- [Required action]
Every record that follows is to be copied exactly, with the pictures omitted.

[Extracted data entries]
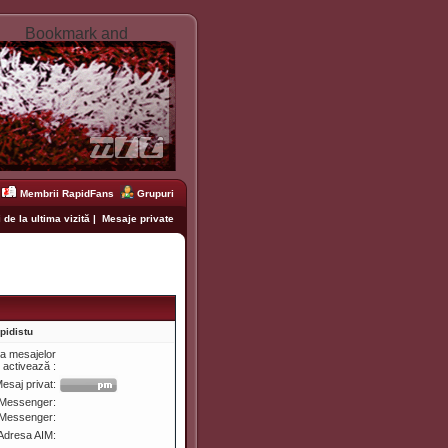
Membrii RapidFans
Grupuri
 de la ultima vizită
|
Mesaje private
pidistu
ea mesajelor
e activează :
esaj privat:
Messenger:
 Messenger:
Adresa AIM:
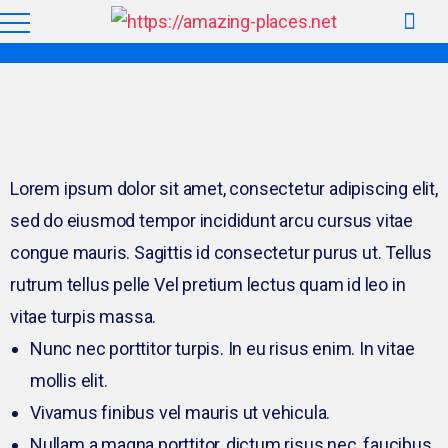
Lorem ipsum dolor sit amet, consectetur adipiscing elit,
sed do eiusmod tempor incididunt arcu cursus vitae
congue mauris. Sagittis id consectetur purus ut. Tellus
rutrum tellus pelle Vel pretium lectus quam id leo in
vitae turpis massa.
Nunc nec porttitor turpis. In eu risus enim. In vitae
mollis elit.
Vivamus finibus vel mauris ut vehicula.
Nullam a magna porttitor, dictum risus nec, faucibus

- [Result for this task]
Membrii RapidFans
Grupuri
 de la ultima vizită
|
Mesaje private
pidistu
ea mesajelor
e activează :
esaj privat:
Messenger:
 Messenger:
Adresa AIM:
Lorem ipsum dolor sit amet, consectetur adipiscing elit,
sed do eiusmod tempor incididunt arcu cursus vitae
congue mauris. Sagittis id consectetur purus ut. Tellus
rutrum tellus pelle Vel pretium lectus quam id leo in
vitae turpis massa.
Nunc nec porttitor turpis. In eu risus enim. In vitae
mollis elit.
Vivamus finibus vel mauris ut vehicula.
Nullam a magna porttitor, dictum risus nec, faucibus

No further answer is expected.